WORK ITEM: Using the entries below, write out the line with "Calculated fields are", the line with "### Using Extended Field Properties", and every line in between, exactly as each is written.

DATA LISTING:
..........
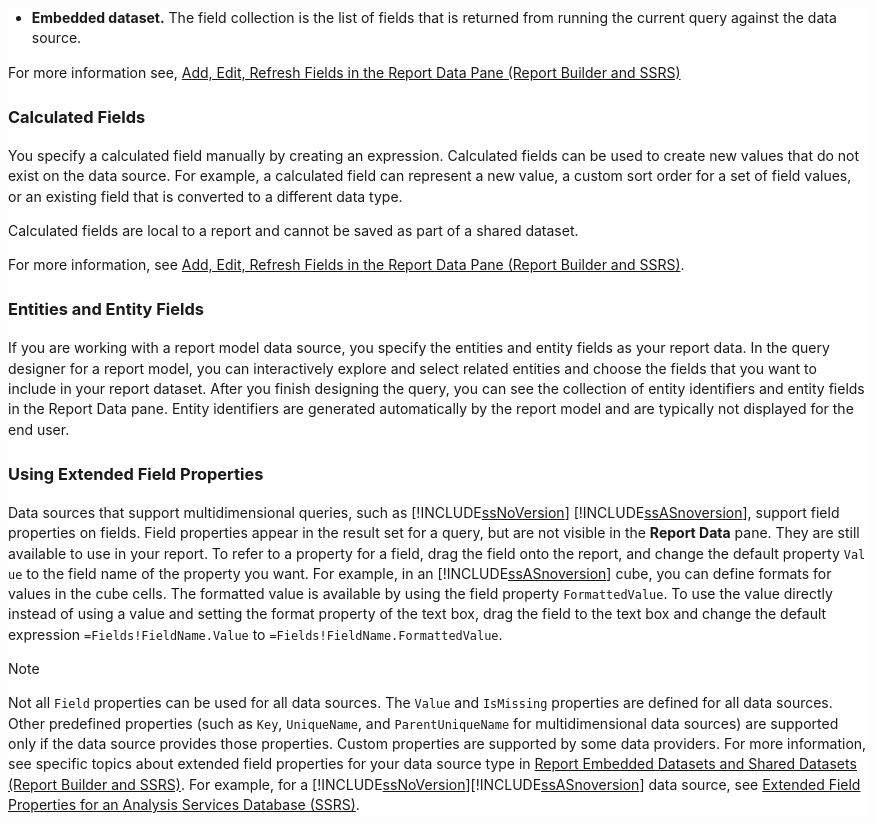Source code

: -   **Embedded dataset.** The field collection is the list of fields that is returned from running the current query against the data source.  
  
 For more information see, [Add, Edit, Refresh Fields in the Report Data Pane &#40;Report Builder and SSRS&#41;](../../2014/reporting-services/add-edit-refresh-fields-in-the-report-data-pane-report-builder-and-ssrs.md)  
  

  
### Calculated Fields  
 You specify a calculated field manually by creating an expression. Calculated fields can be used to create new values that do not exist on the data source. For example, a calculated field can represent a new value, a custom sort order for a set of field values, or an existing field that is converted to a different data type.  
  
 Calculated fields are local to a report and cannot be saved as part of a shared dataset.  
  
 For more information, see [Add, Edit, Refresh Fields in the Report Data Pane &#40;Report Builder and SSRS&#41;](../../2014/reporting-services/add-edit-refresh-fields-in-the-report-data-pane-report-builder-and-ssrs.md).  
  

  
### Entities and Entity Fields  
 If you are working with a report model data source, you specify the entities and entity fields as your report data. In the query designer for a report model, you can interactively explore and select related entities and choose the fields that you want to include in your report dataset. After you finish designing the query, you can see the collection of entity identifiers and entity fields in the Report Data pane. Entity identifiers are generated automatically by the report model and are typically not displayed for the end user.  
  
### Using Extended Field Properties  
 Data sources that support multidimensional queries, such as [!INCLUDE[ssNoVersion](../../includes/ssnoversion-md.md)] [!INCLUDE[ssASnoversion](../../includes/ssasnoversion-md.md)], support field properties on fields. Field properties appear in the result set for a query, but are not visible in the **Report Data** pane. They are still available to use in your report. To refer to a property for a field, drag the field onto the report, and change the default property `Value` to the field name of the property you want. For example, in an [!INCLUDE[ssASnoversion](../../includes/ssasnoversion-md.md)] cube, you can define formats for values in the cube cells. The formatted value is available by using the field property `FormattedValue`. To use the value directly instead of using a value and setting the format property of the text box, drag the field to the text box and change the default expression `=Fields!FieldName.Value` to `=Fields!FieldName.FormattedValue`.  
  
> [!NOTE]  
>  Not all `Field` properties can be used for all data sources. The `Value` and `IsMissing` properties are defined for all data sources. Other predefined properties (such as `Key`, `UniqueName`, and `ParentUniqueName` for multidimensional data sources) are supported only if the data source provides those properties. Custom properties are supported by some data providers. For more information, see specific topics about extended field properties for your data source type in [Report Embedded Datasets and Shared Datasets &#40;Report Builder and SSRS&#41;](../../2014/reporting-services/report-embedded-datasets-and-shared-datasets-report-builder-and-ssrs.md). For example, for a [!INCLUDE[ssNoVersion](../../includes/ssnoversion-md.md)][!INCLUDE[ssASnoversion](../../includes/ssasnoversion-md.md)] data source, see [Extended Field Properties for an Analysis Services Database &#40;SSRS&#41;](../../2014/reporting-services/extended-field-properties-for-an-analysis-services-database-ssrs.md).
..........
FINISHED TASK:
 Calculated fields are local to a report and cannot be saved as part of a shared dataset.  
  
 For more information, see [Add, Edit, Refresh Fields in the Report Data Pane &#40;Report Builder and SSRS&#41;](../../2014/reporting-services/add-edit-refresh-fields-in-the-report-data-pane-report-builder-and-ssrs.md).  
  

  
### Entities and Entity Fields  
 If you are working with a report model data source, you specify the entities and entity fields as your report data. In the query designer for a report model, you can interactively explore and select related entities and choose the fields that you want to include in your report dataset. After you finish designing the query, you can see the collection of entity identifiers and entity fields in the Report Data pane. Entity identifiers are generated automatically by the report model and are typically not displayed for the end user.  
  
### Using Extended Field Properties  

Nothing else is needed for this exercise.